腟トリコモナス症<1>男性は99%無症状も前立腺がんリスク

写真はイメージ(C)日刊ゲンダイ

「腟トリコモナス原虫」と呼ばれる大きさ平均18マイクロメートルの小さな原虫が、性器内にすみ着いて発症する。しかし、男性が感染しても99%は無症状。まれに尿道炎を起こすくらいで、特徴的な症状は女性に表れる。性感染症専門施設「プライベートケアクリニック東京」(新宿)の尾上泰彦院長が言う。

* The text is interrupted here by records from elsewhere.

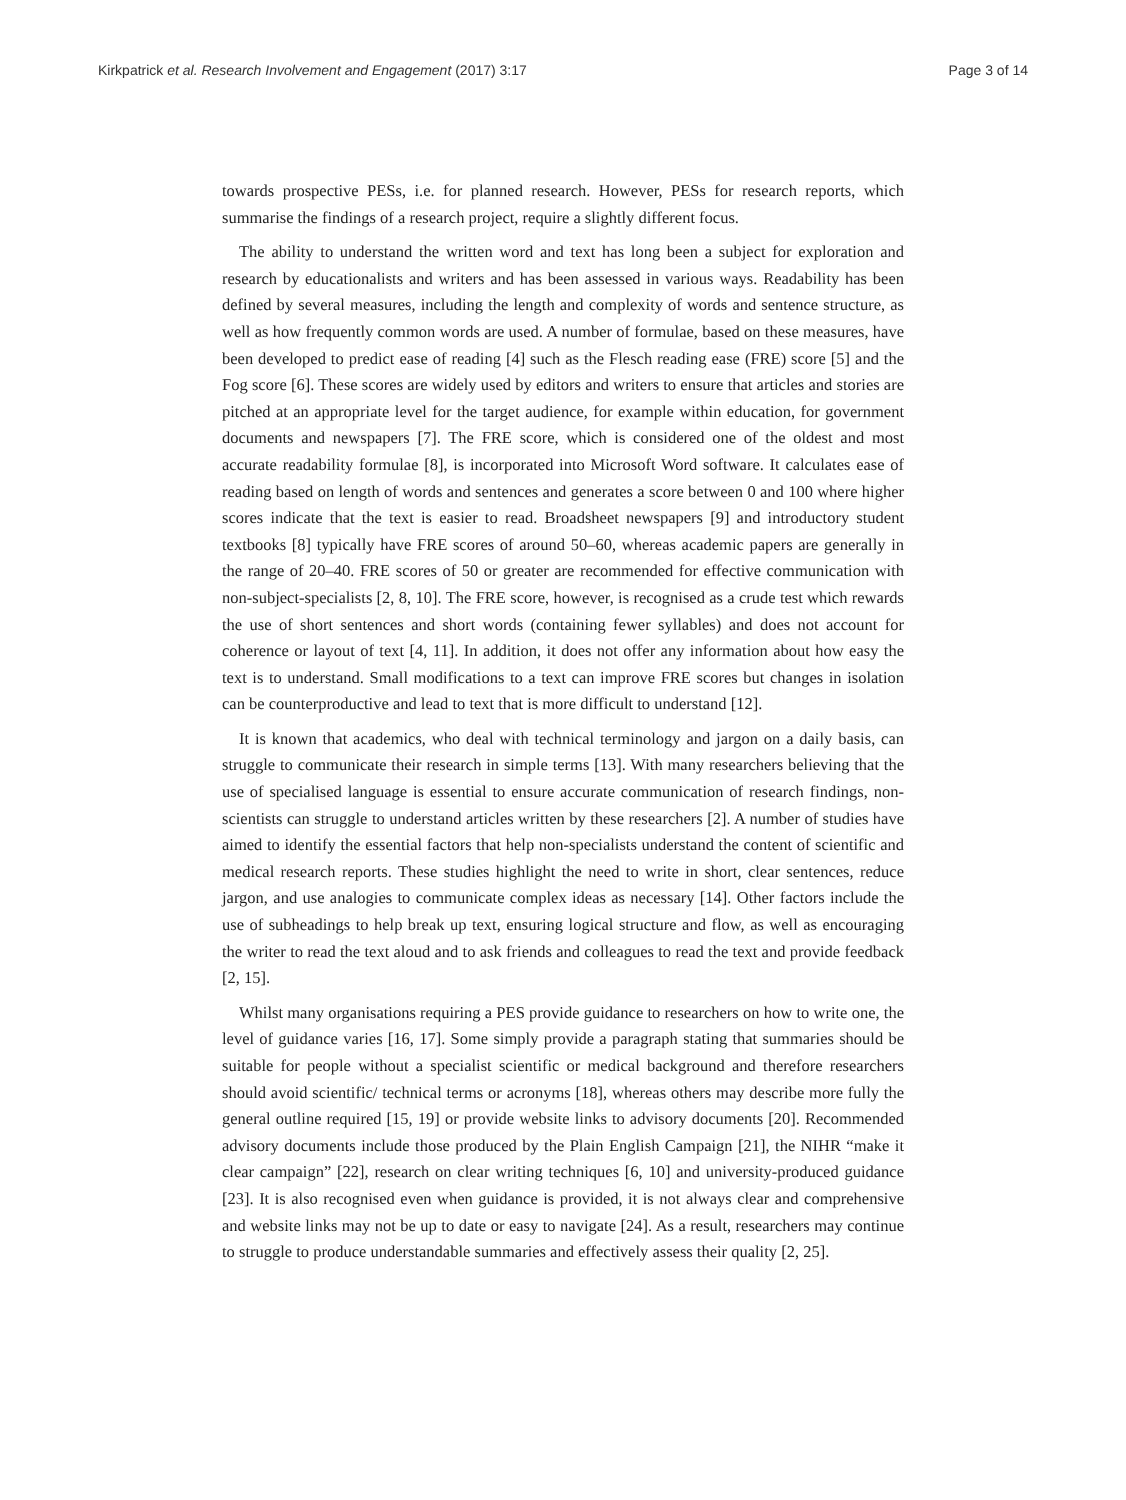Kirkpatrick et al. Research Involvement and Engagement (2017) 3:17 Page 3 of 14
towards prospective PESs, i.e. for planned research. However, PESs for research reports, which summarise the findings of a research project, require a slightly different focus.
The ability to understand the written word and text has long been a subject for exploration and research by educationalists and writers and has been assessed in various ways. Readability has been defined by several measures, including the length and complexity of words and sentence structure, as well as how frequently common words are used. A number of formulae, based on these measures, have been developed to predict ease of reading [4] such as the Flesch reading ease (FRE) score [5] and the Fog score [6]. These scores are widely used by editors and writers to ensure that articles and stories are pitched at an appropriate level for the target audience, for example within education, for government documents and newspapers [7]. The FRE score, which is considered one of the oldest and most accurate readability formulae [8], is incorporated into Microsoft Word software. It calculates ease of reading based on length of words and sentences and generates a score between 0 and 100 where higher scores indicate that the text is easier to read. Broadsheet newspapers [9] and introductory student textbooks [8] typically have FRE scores of around 50–60, whereas academic papers are generally in the range of 20–40. FRE scores of 50 or greater are recommended for effective communication with non-subject-specialists [2, 8, 10]. The FRE score, however, is recognised as a crude test which rewards the use of short sentences and short words (containing fewer syllables) and does not account for coherence or layout of text [4, 11]. In addition, it does not offer any information about how easy the text is to understand. Small modifications to a text can improve FRE scores but changes in isolation can be counterproductive and lead to text that is more difficult to understand [12].
It is known that academics, who deal with technical terminology and jargon on a daily basis, can struggle to communicate their research in simple terms [13]. With many researchers believing that the use of specialised language is essential to ensure accurate communication of research findings, non-scientists can struggle to understand articles written by these researchers [2]. A number of studies have aimed to identify the essential factors that help non-specialists understand the content of scientific and medical research reports. These studies highlight the need to write in short, clear sentences, reduce jargon, and use analogies to communicate complex ideas as necessary [14]. Other factors include the use of subheadings to help break up text, ensuring logical structure and flow, as well as encouraging the writer to read the text aloud and to ask friends and colleagues to read the text and provide feedback [2, 15].
Whilst many organisations requiring a PES provide guidance to researchers on how to write one, the level of guidance varies [16, 17]. Some simply provide a paragraph stating that summaries should be suitable for people without a specialist scientific or medical background and therefore researchers should avoid scientific/ technical terms or acronyms [18], whereas others may describe more fully the general outline required [15, 19] or provide website links to advisory documents [20]. Recommended advisory documents include those produced by the Plain English Campaign [21], the NIHR “make it clear campaign” [22], research on clear writing techniques [6, 10] and university-produced guidance [23]. It is also recognised even when guidance is provided, it is not always clear and comprehensive and website links may not be up to date or easy to navigate [24]. As a result, researchers may continue to struggle to produce understandable summaries and effectively assess their quality [2, 25].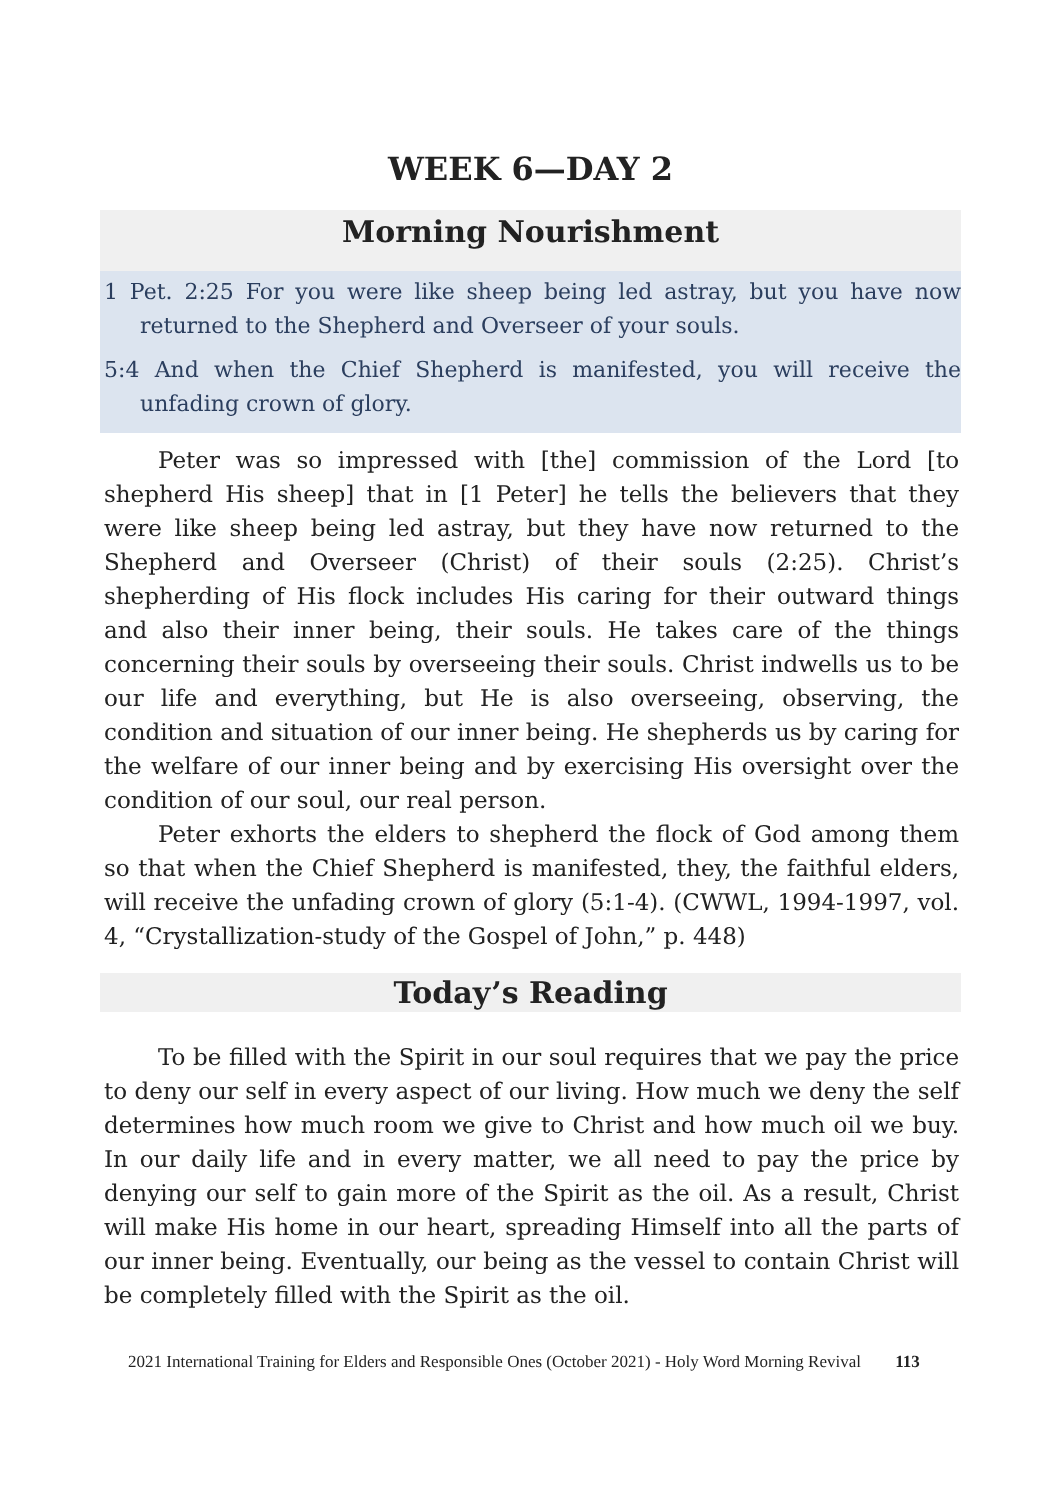WEEK 6—DAY 2
Morning Nourishment
1 Pet. 2:25 For you were like sheep being led astray, but you have now returned to the Shepherd and Overseer of your souls.
5:4 And when the Chief Shepherd is manifested, you will receive the unfading crown of glory.
Peter was so impressed with [the] commission of the Lord [to shepherd His sheep] that in [1 Peter] he tells the believers that they were like sheep being led astray, but they have now returned to the Shepherd and Overseer (Christ) of their souls (2:25). Christ’s shepherding of His flock includes His caring for their outward things and also their inner being, their souls. He takes care of the things concerning their souls by overseeing their souls. Christ indwells us to be our life and everything, but He is also overseeing, observing, the condition and situation of our inner being. He shepherds us by caring for the welfare of our inner being and by exercising His oversight over the condition of our soul, our real person.
Peter exhorts the elders to shepherd the flock of God among them so that when the Chief Shepherd is manifested, they, the faithful elders, will receive the unfading crown of glory (5:1-4). (CWWL, 1994-1997, vol. 4, “Crystallization-study of the Gospel of John,” p. 448)
Today’s Reading
To be filled with the Spirit in our soul requires that we pay the price to deny our self in every aspect of our living. How much we deny the self determines how much room we give to Christ and how much oil we buy. In our daily life and in every matter, we all need to pay the price by denying our self to gain more of the Spirit as the oil. As a result, Christ will make His home in our heart, spreading Himself into all the parts of our inner being. Eventually, our being as the vessel to contain Christ will be completely filled with the Spirit as the oil.
2021 International Training for Elders and Responsible Ones (October 2021) - Holy Word Morning Revival 113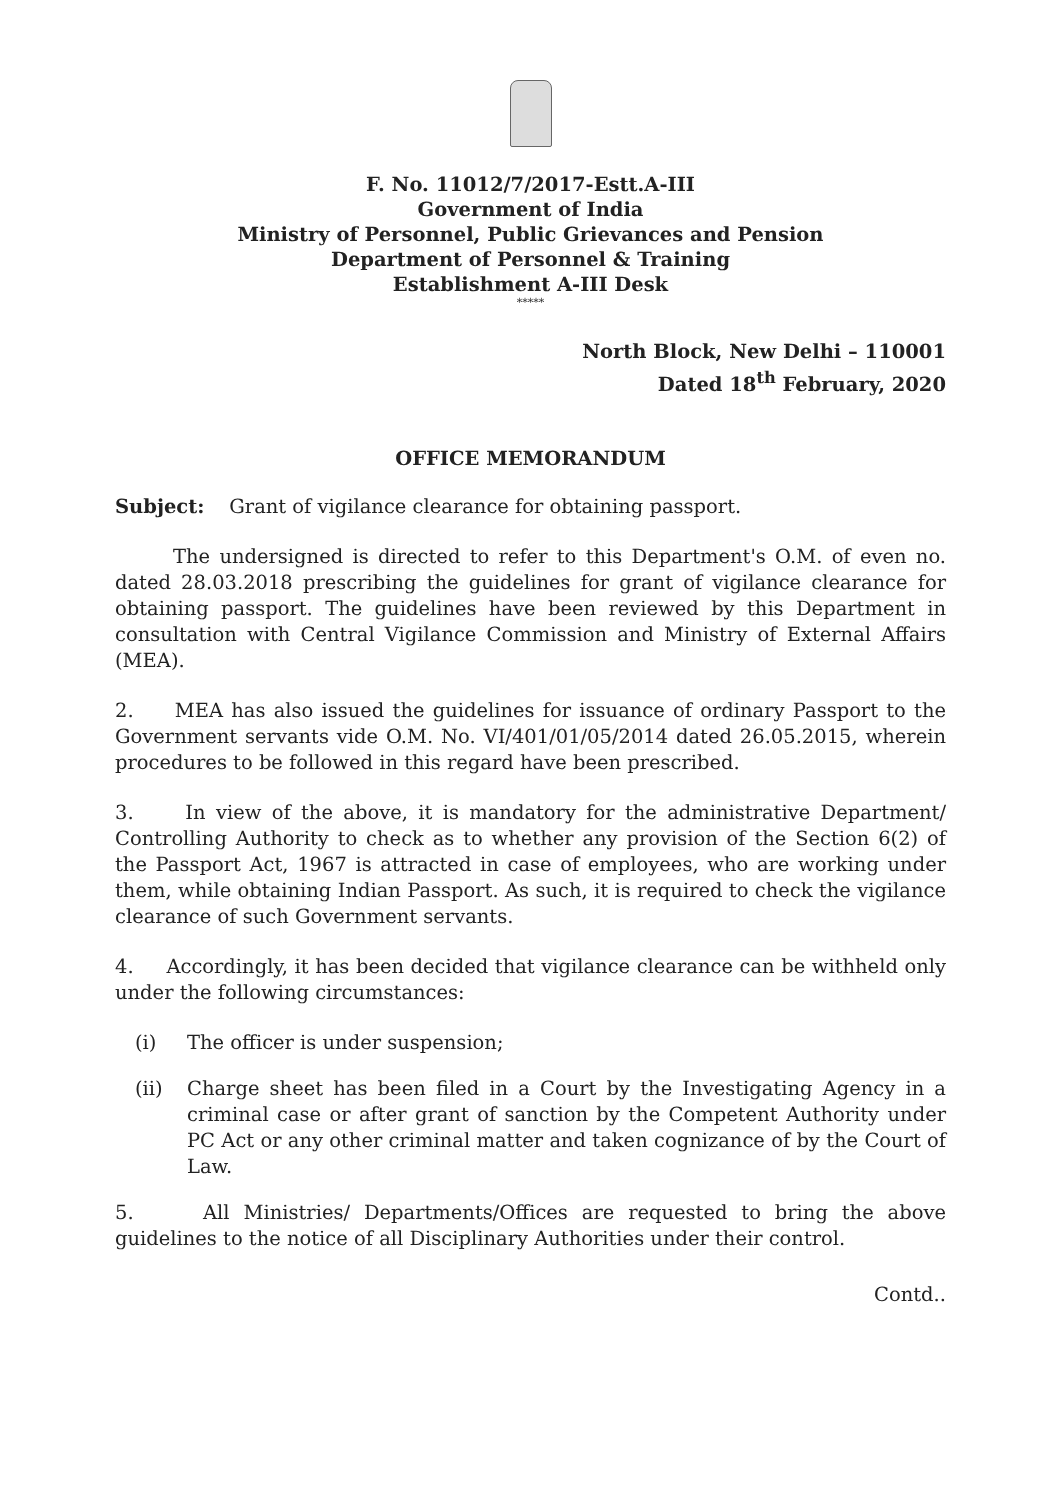F. No. 11012/7/2017-Estt.A-III
Government of India
Ministry of Personnel, Public Grievances and Pension
Department of Personnel & Training
Establishment A-III Desk
*****
North Block, New Delhi – 110001
Dated 18<sup>th</sup> February, 2020
OFFICE MEMORANDUM
Subject: Grant of vigilance clearance for obtaining passport.
The undersigned is directed to refer to this Department's O.M. of even no. dated 28.03.2018 prescribing the guidelines for grant of vigilance clearance for obtaining passport. The guidelines have been reviewed by this Department in consultation with Central Vigilance Commission and Ministry of External Affairs (MEA).
2. MEA has also issued the guidelines for issuance of ordinary Passport to the Government servants vide O.M. No. VI/401/01/05/2014 dated 26.05.2015, wherein procedures to be followed in this regard have been prescribed.
3. In view of the above, it is mandatory for the administrative Department/ Controlling Authority to check as to whether any provision of the Section 6(2) of the Passport Act, 1967 is attracted in case of employees, who are working under them, while obtaining Indian Passport. As such, it is required to check the vigilance clearance of such Government servants.
4. Accordingly, it has been decided that vigilance clearance can be withheld only under the following circumstances:
(i) The officer is under suspension;
(ii) Charge sheet has been filed in a Court by the Investigating Agency in a criminal case or after grant of sanction by the Competent Authority under PC Act or any other criminal matter and taken cognizance of by the Court of Law.
5. All Ministries/ Departments/Offices are requested to bring the above guidelines to the notice of all Disciplinary Authorities under their control.
Contd..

「女性の典型症例では、泡沫状の悪臭(生臭い)の強い、黄緑色のオリモノが増加します。また同時に、腟やその周辺部分に強いかゆみや刺激感が表れる。しかし、感染したすべての女性ではなく、このような症状が出るのは60%くらい。ですから、ポピュラーな性感染症の割には注目されず、放置されているケースが多いのです」

 女性の感染部位で、原虫が好んですみ着くのは主に「腟」。それは原虫が盛んに消費するグリコーゲンが腟に多量に存在するからだ。原虫は3~5本の「鞭毛(べんもう)」と、ヒレのような動きをする「波動膜」を持ち、それを使って腟内を活発に泳いでいる。感染者の腟内の分泌液を顕微鏡で見ると、動いている原虫の姿がたくさん観察できるという。